What to do → Only the stretch of the listing below that runs from the line with "26: (986, 66, 6.06)" through the line with "37: (878, 261, 1.36)" is to be printed, exactly and with both ends.

Data for analysis →
:::::

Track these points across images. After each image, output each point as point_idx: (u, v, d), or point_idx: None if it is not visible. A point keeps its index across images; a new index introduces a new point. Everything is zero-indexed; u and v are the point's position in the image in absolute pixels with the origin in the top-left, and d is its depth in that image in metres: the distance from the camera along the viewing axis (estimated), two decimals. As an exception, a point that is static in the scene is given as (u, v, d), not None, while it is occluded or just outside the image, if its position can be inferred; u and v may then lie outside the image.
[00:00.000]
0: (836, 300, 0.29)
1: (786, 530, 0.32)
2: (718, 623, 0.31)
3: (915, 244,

:::::

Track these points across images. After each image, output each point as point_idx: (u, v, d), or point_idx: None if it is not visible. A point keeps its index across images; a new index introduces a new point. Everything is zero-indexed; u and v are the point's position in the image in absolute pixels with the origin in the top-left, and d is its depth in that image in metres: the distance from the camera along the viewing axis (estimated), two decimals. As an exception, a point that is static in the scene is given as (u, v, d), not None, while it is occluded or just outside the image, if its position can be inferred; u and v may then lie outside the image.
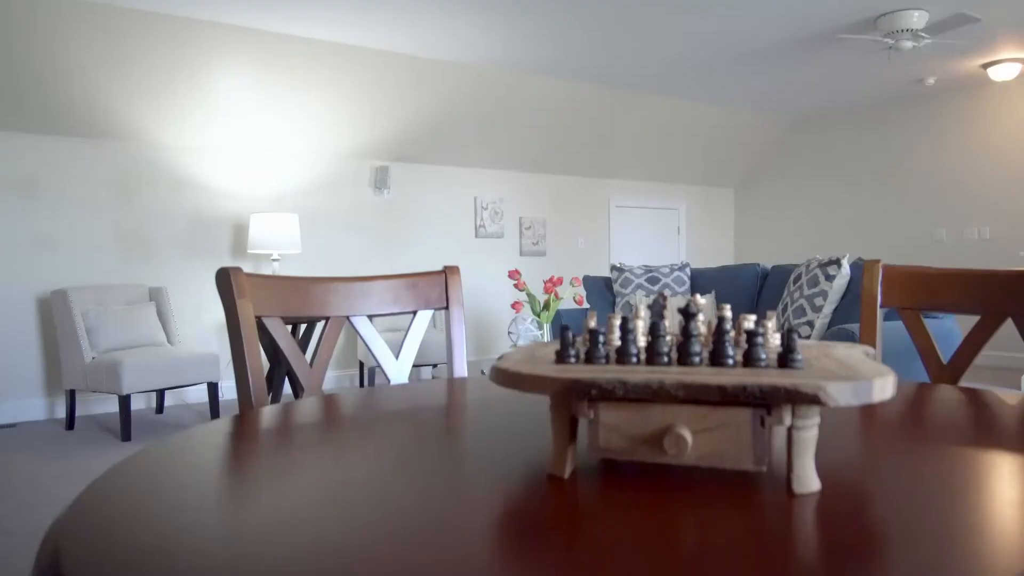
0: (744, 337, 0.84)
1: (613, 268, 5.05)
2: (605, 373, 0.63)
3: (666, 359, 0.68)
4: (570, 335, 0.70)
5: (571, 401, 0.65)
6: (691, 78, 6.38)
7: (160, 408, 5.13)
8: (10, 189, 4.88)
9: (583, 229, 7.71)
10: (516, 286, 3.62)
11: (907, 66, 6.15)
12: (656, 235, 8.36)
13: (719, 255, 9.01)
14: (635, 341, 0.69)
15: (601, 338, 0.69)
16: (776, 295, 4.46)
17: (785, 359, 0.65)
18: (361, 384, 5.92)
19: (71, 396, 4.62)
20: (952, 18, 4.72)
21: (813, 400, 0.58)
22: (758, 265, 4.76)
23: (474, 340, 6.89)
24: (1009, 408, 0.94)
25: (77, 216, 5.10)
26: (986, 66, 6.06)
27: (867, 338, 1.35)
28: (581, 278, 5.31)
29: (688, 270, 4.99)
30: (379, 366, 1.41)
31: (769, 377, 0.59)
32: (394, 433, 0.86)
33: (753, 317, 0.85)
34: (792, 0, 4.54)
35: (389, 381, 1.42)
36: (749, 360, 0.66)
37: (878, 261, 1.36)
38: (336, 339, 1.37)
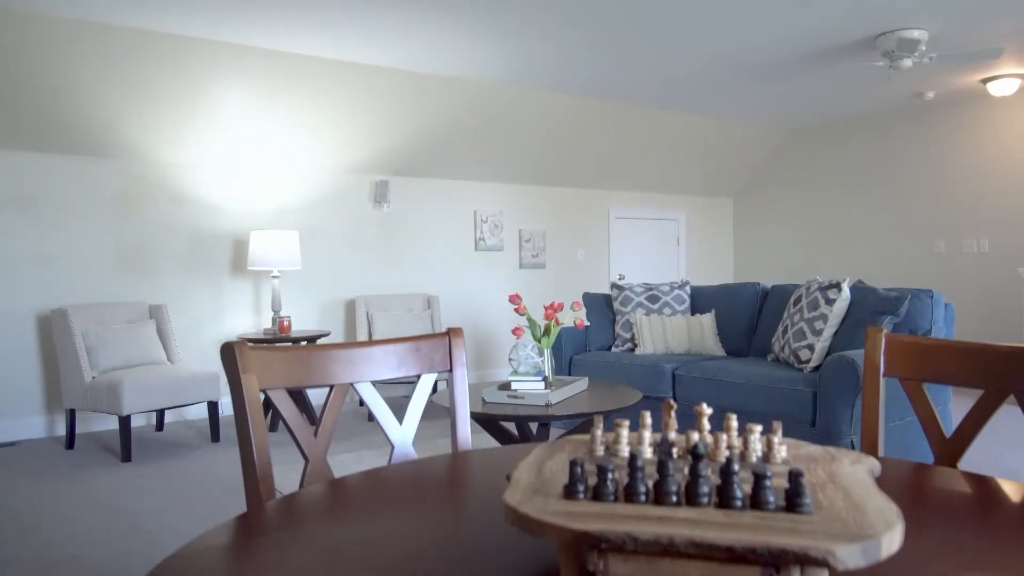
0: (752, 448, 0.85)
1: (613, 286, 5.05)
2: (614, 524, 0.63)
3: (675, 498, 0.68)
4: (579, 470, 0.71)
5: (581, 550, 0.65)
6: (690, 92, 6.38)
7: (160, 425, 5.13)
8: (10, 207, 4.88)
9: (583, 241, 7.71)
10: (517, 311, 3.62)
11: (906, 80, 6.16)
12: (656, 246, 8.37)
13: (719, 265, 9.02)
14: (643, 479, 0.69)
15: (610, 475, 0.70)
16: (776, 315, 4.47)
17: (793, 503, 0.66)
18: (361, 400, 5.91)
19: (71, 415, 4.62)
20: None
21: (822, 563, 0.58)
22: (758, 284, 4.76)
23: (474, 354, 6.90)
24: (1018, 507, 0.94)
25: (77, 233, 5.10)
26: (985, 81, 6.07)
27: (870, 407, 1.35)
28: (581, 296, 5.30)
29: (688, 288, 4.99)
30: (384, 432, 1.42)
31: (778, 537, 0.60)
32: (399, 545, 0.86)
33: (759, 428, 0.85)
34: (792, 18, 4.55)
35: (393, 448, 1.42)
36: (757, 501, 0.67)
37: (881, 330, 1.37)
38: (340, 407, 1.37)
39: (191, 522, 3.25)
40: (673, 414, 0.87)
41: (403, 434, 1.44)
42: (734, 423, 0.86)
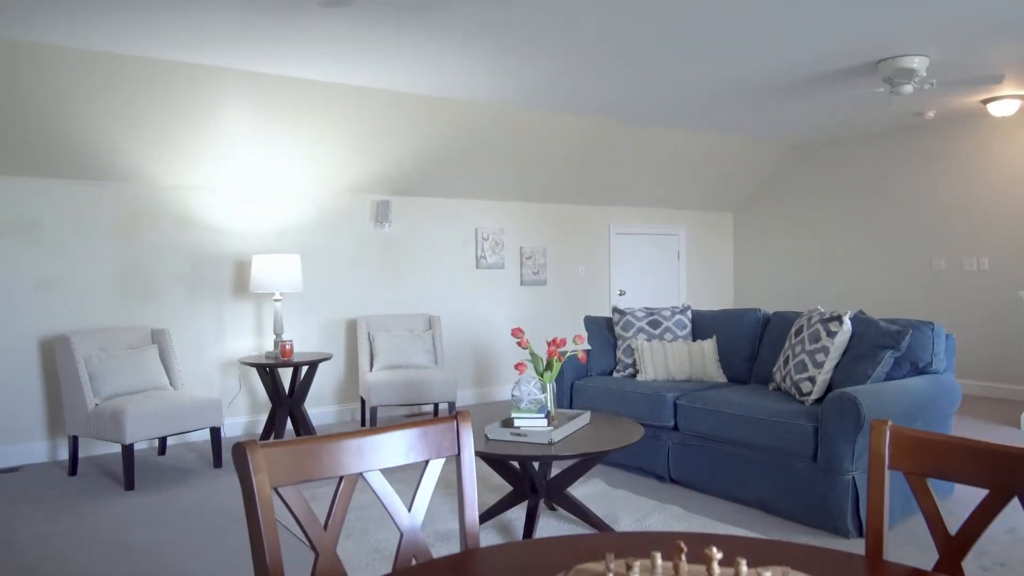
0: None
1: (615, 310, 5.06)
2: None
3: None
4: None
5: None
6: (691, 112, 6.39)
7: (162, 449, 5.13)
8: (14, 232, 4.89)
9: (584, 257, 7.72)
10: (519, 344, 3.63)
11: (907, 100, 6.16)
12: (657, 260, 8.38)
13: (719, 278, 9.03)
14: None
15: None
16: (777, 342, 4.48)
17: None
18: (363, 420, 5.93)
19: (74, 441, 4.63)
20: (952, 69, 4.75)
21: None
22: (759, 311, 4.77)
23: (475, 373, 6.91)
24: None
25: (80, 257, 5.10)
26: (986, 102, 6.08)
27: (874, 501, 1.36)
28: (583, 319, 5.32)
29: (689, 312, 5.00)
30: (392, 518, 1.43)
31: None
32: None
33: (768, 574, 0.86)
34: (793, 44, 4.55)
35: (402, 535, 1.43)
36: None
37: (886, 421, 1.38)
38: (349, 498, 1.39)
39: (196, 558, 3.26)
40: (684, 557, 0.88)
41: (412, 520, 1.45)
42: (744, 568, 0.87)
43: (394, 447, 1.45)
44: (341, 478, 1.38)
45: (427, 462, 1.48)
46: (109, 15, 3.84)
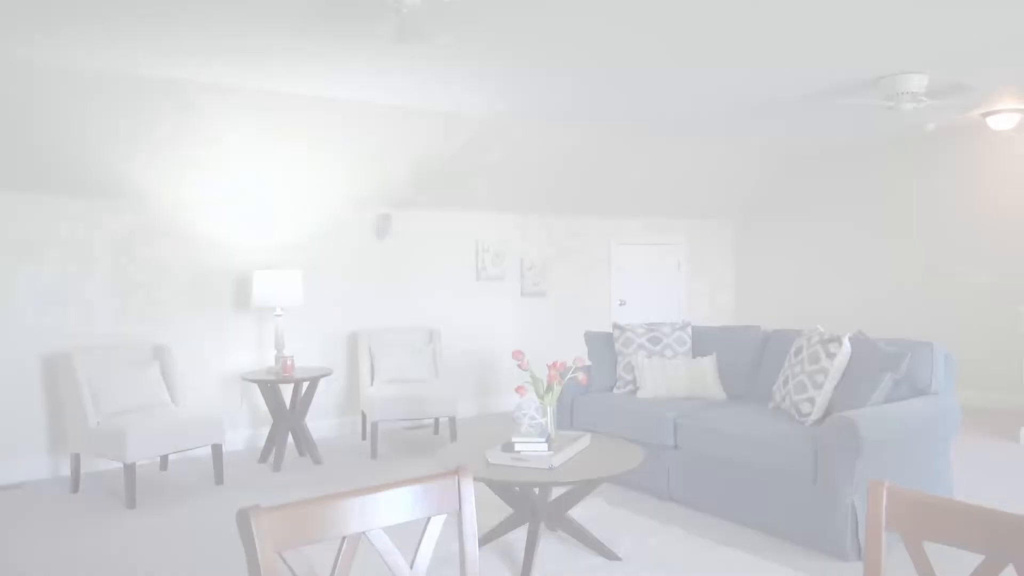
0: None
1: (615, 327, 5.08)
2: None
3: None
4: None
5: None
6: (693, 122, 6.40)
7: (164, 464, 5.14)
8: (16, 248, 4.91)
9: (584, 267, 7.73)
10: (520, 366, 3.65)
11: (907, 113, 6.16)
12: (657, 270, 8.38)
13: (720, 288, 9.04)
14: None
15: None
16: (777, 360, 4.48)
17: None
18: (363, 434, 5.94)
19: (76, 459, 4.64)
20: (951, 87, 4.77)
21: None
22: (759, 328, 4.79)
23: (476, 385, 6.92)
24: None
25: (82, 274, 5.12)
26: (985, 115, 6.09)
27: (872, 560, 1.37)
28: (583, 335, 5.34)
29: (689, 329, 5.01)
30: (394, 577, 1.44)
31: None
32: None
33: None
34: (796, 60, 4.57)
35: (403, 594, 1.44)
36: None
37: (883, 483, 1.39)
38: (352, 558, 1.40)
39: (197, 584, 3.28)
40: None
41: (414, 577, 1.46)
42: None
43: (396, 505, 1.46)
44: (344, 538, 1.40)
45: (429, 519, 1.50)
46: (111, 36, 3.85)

:::::

Expected answer →
26: (986, 66, 6.06)
27: (867, 338, 1.35)
28: (581, 278, 5.31)
29: (688, 270, 4.99)
30: (379, 366, 1.41)
31: (769, 377, 0.59)
32: (394, 433, 0.86)
33: (753, 317, 0.85)
34: (792, 0, 4.54)
35: (389, 381, 1.42)
36: (749, 360, 0.66)
37: (878, 261, 1.36)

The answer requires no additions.